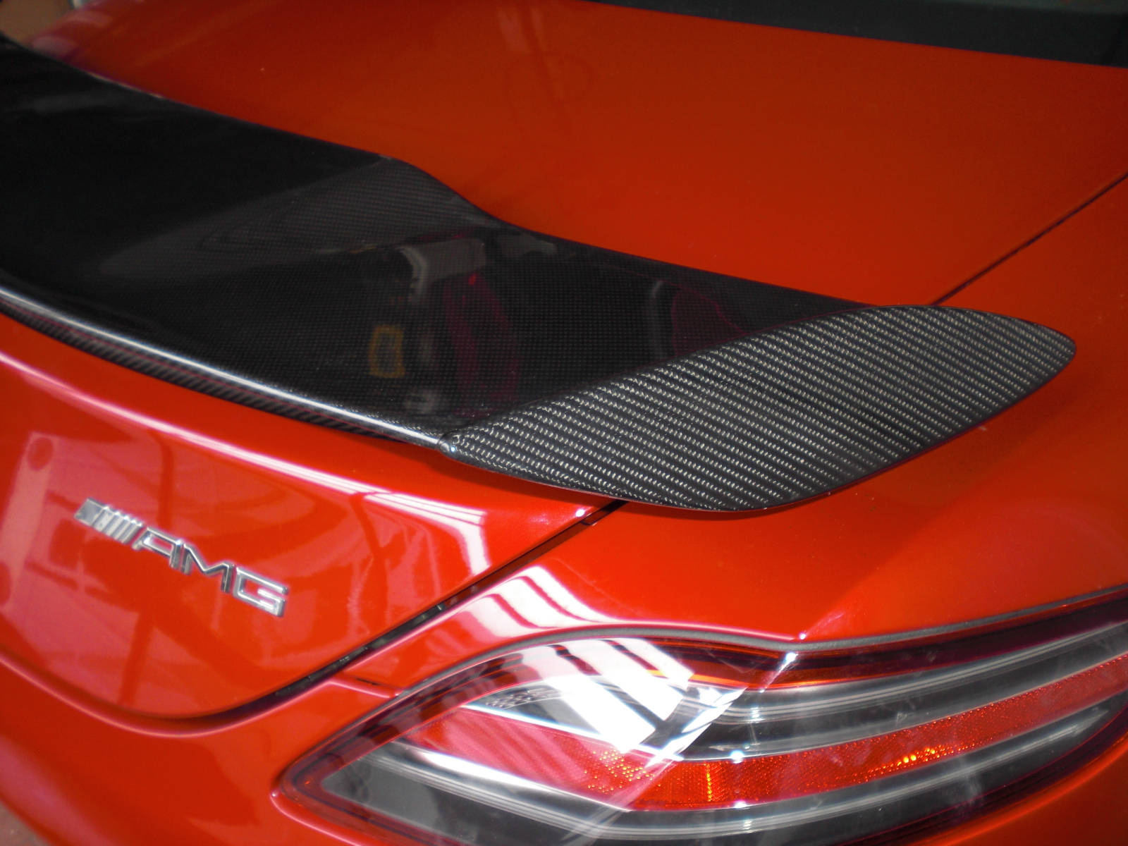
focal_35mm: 38
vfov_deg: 37.7
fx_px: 1238
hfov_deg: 49.0
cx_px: 564
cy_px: 423
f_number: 3.1
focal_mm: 6.3
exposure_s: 1/50
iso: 100
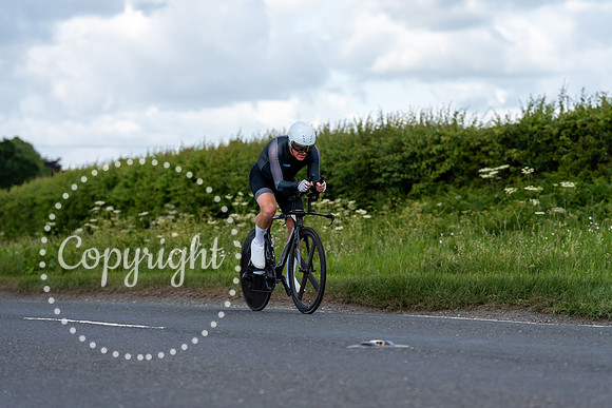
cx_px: 306
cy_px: 204
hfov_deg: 17.2
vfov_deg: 11.5
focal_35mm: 119
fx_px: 2023
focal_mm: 119
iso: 160
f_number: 3.5
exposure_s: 1/1000
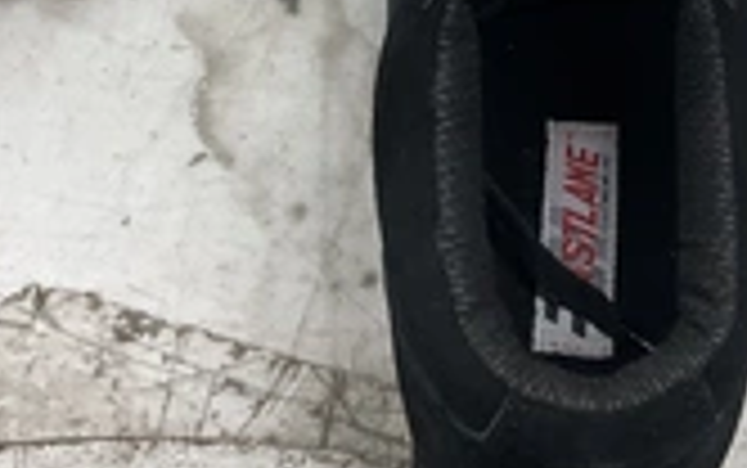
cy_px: -58
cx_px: 554
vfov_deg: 17.0
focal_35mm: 74
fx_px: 1508
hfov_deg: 27.5
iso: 50
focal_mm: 3
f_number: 1.8
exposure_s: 1/120
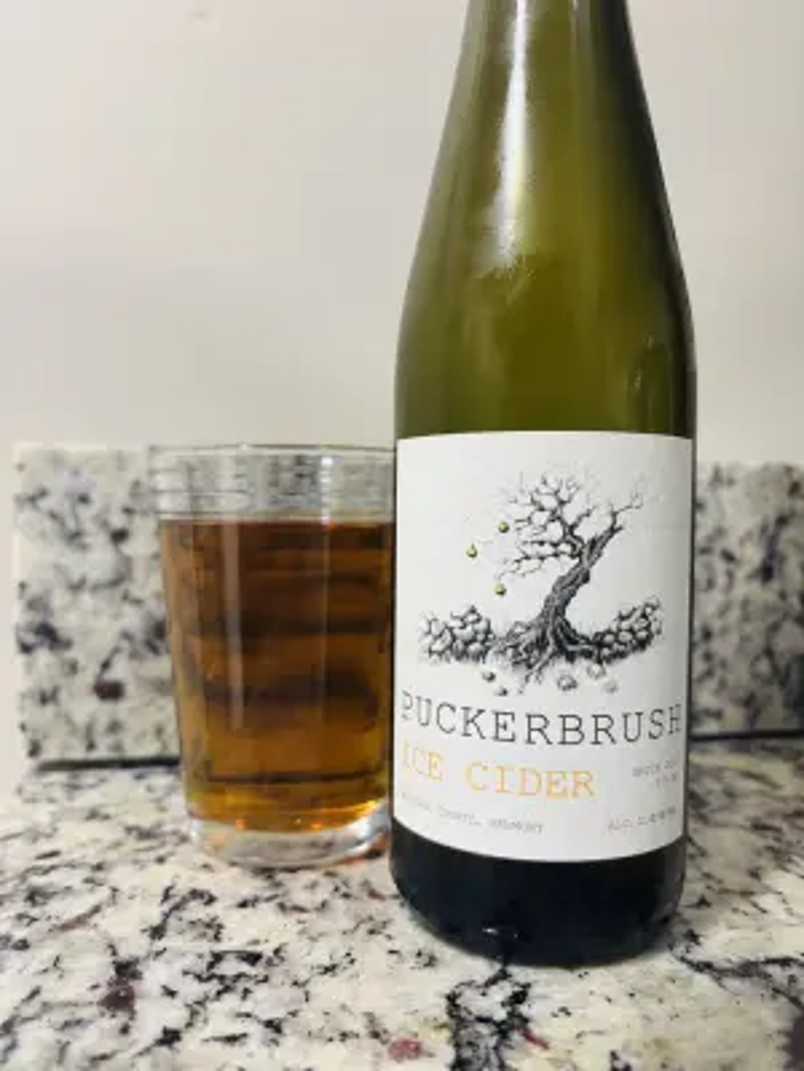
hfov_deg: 53.1
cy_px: 536
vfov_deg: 67.3
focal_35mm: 26
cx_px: 402
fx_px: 805
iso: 400
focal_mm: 5.96
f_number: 1.6
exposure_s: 1/60
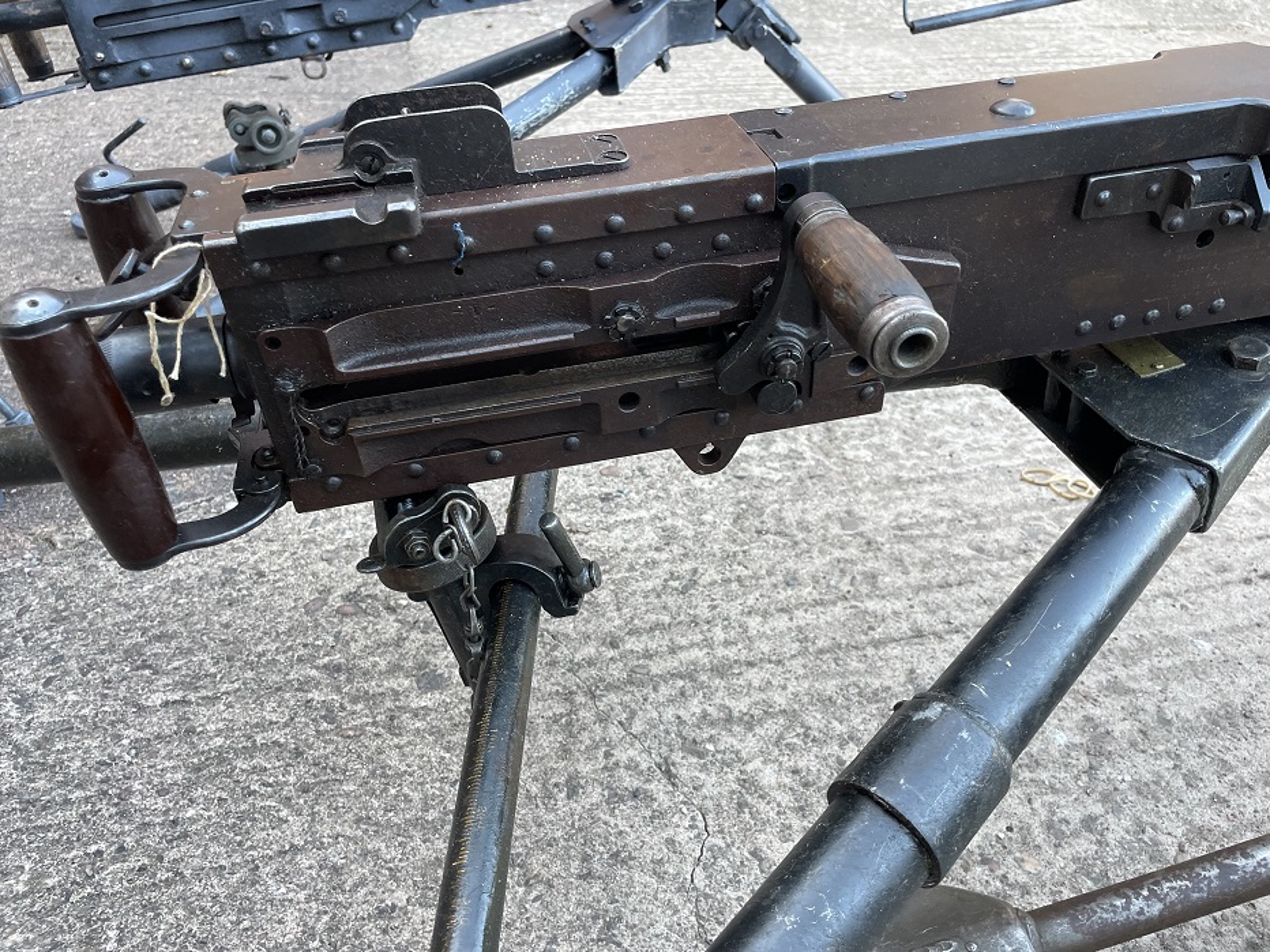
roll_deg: -1.2
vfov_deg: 53.1
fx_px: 954
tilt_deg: -35.6
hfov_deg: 67.3
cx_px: 635
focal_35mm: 26
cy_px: 476
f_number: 1.6
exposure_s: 1/121
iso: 100
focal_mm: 4.2
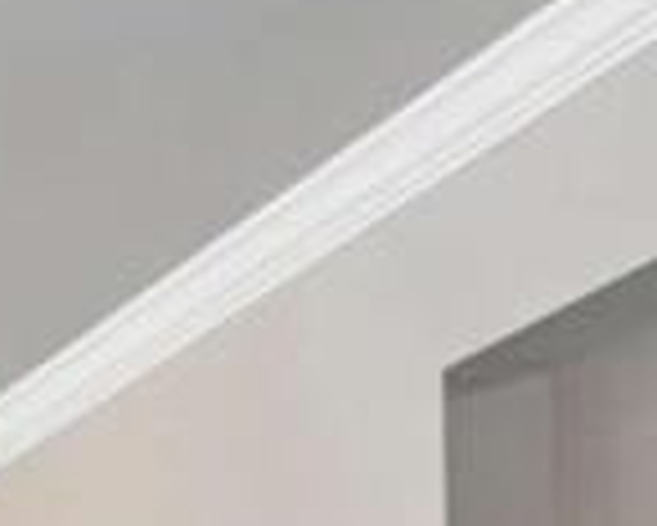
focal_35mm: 92
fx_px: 1790
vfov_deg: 12.9
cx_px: -1215
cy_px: 1250
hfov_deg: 12.1
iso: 320
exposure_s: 1/8
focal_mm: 14
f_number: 8
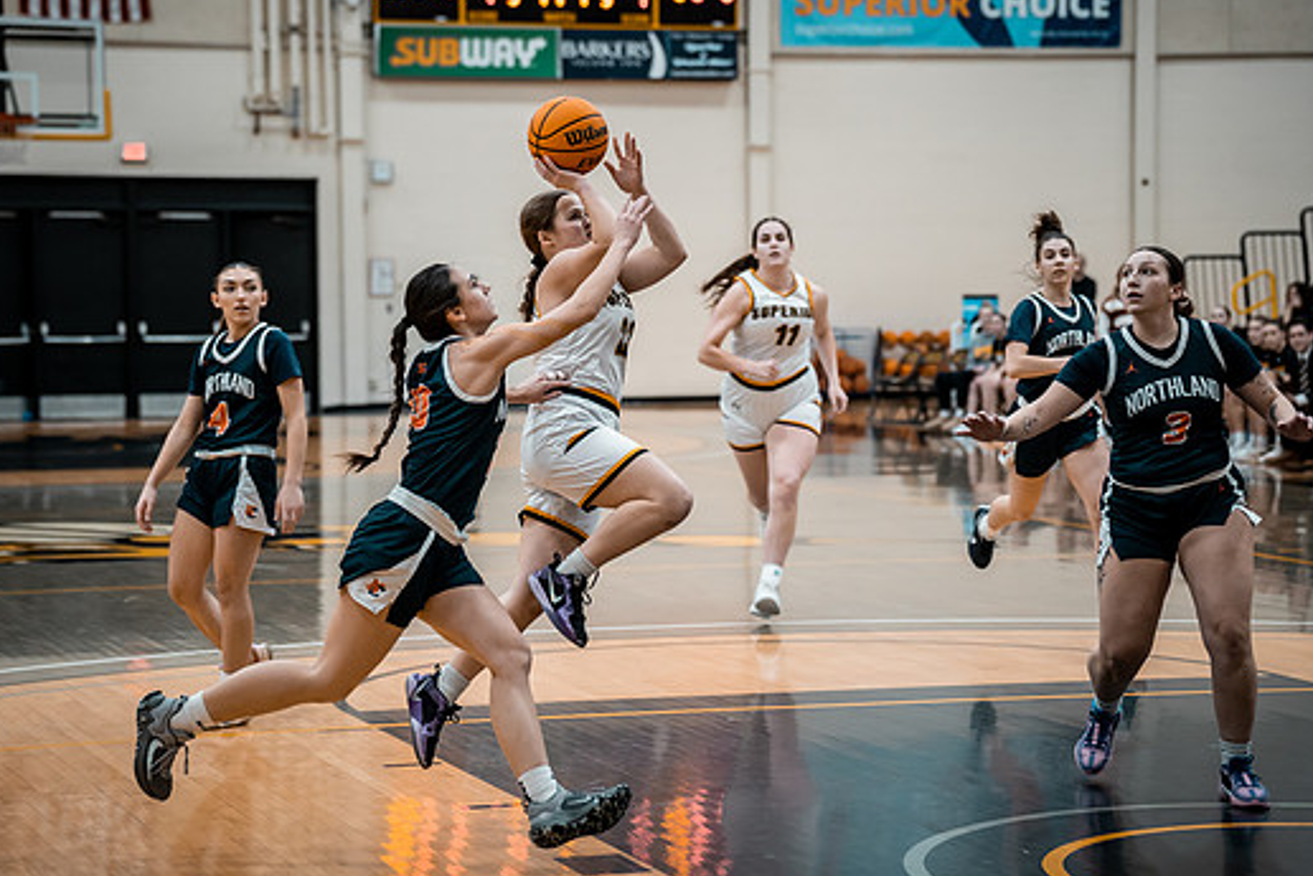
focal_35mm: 100
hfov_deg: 20.4
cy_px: 400
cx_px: 658
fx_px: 3648
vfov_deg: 13.7
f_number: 2.8
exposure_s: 1/640
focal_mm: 82
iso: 1250
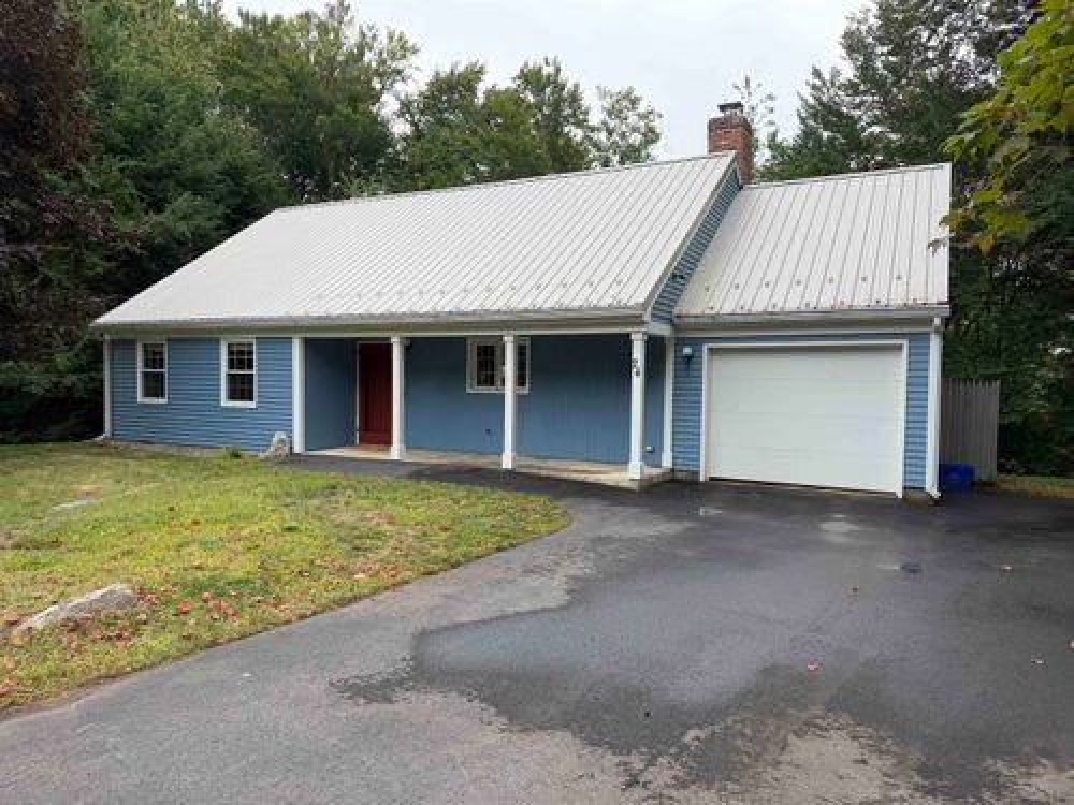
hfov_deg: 71.6
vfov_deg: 56.8
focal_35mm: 24
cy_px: 402
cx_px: 537
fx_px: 745
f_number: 1.78
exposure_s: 1/1174
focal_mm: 6.76
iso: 100
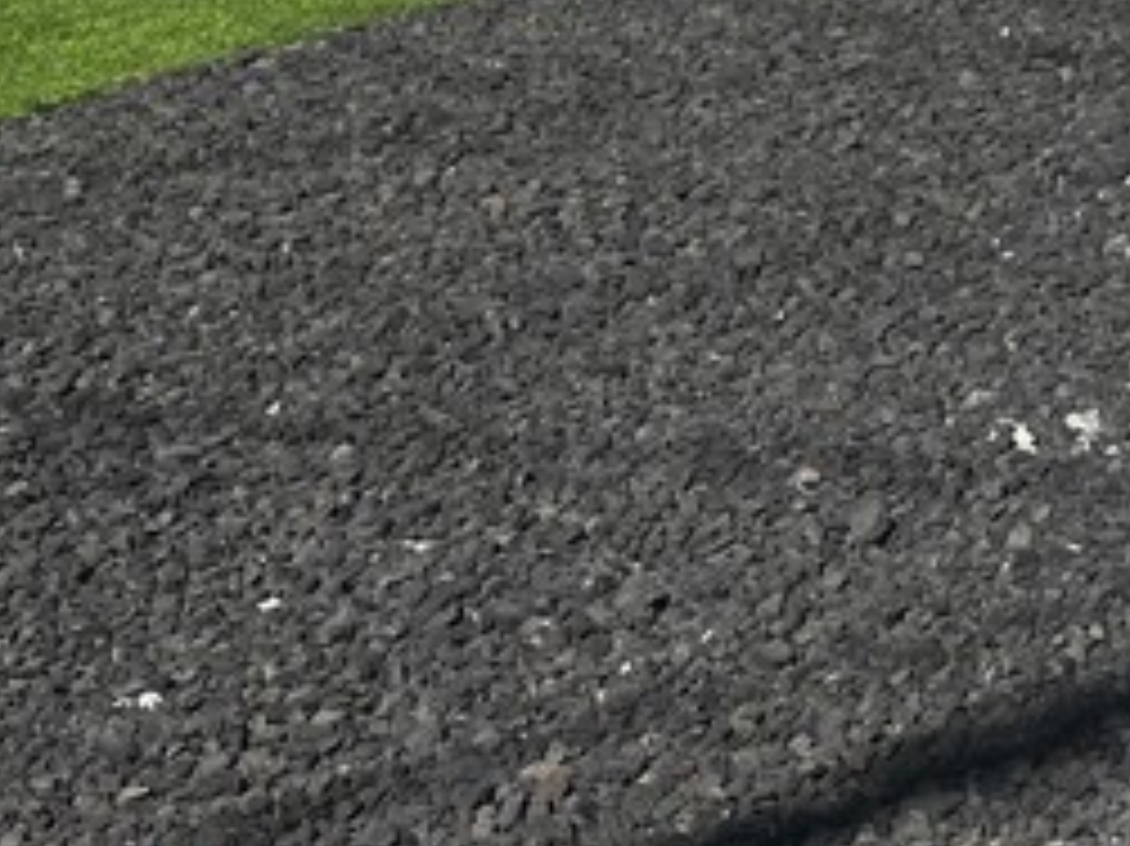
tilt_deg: -6.0
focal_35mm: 106
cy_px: -459
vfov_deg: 13.1
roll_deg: +0.0
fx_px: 3459
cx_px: 2098
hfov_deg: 15.6
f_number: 1.6
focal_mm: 5.1
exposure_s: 1/3049
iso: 50
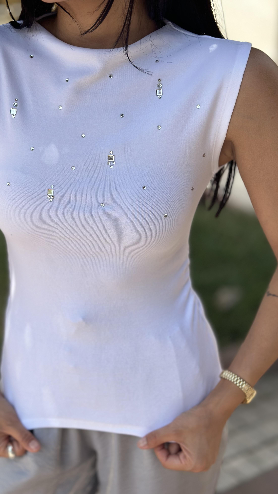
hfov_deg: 22.5
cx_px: 92
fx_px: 694
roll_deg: +1.5
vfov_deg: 39.2
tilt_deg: -25.4
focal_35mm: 53
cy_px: 246
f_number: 1.78
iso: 100
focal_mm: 6.86
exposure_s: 1/3472
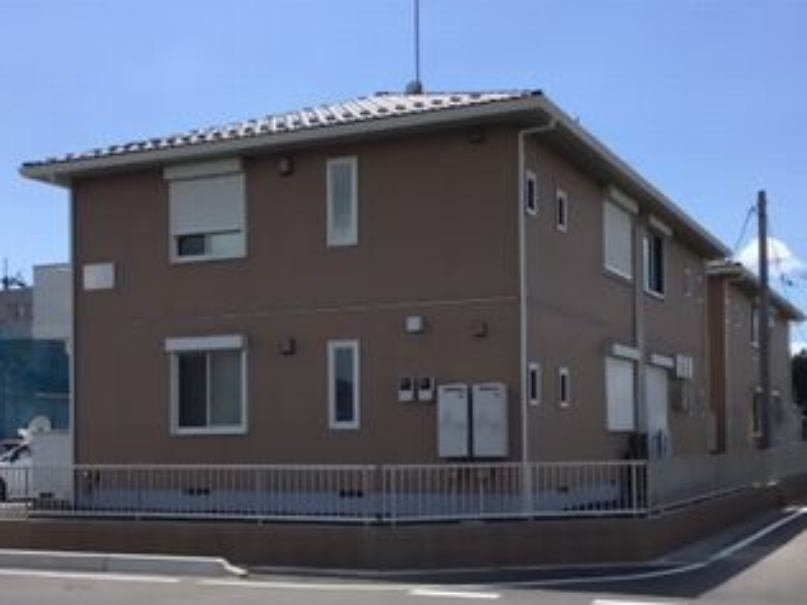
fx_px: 1142
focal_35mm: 49
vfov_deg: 29.5
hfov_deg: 38.9
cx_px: 383
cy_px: 387
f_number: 2.4
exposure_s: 1/1335
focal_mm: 3.3
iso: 25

* _PROMPT_: Your reply must hold only the lines from the line containing "exposure_s: 1/3049" through the end of the records above, written out exactly, both ends included, with no pictures, please.

* _RESULT_:
exposure_s: 1/3049
iso: 50
hfov_deg: 22.5
cx_px: 92
fx_px: 694
roll_deg: +1.5
vfov_deg: 39.2
tilt_deg: -25.4
focal_35mm: 53
cy_px: 246
f_number: 1.78
iso: 100
focal_mm: 6.86
exposure_s: 1/3472
fx_px: 1142
focal_35mm: 49
vfov_deg: 29.5
hfov_deg: 38.9
cx_px: 383
cy_px: 387
f_number: 2.4
exposure_s: 1/1335
focal_mm: 3.3
iso: 25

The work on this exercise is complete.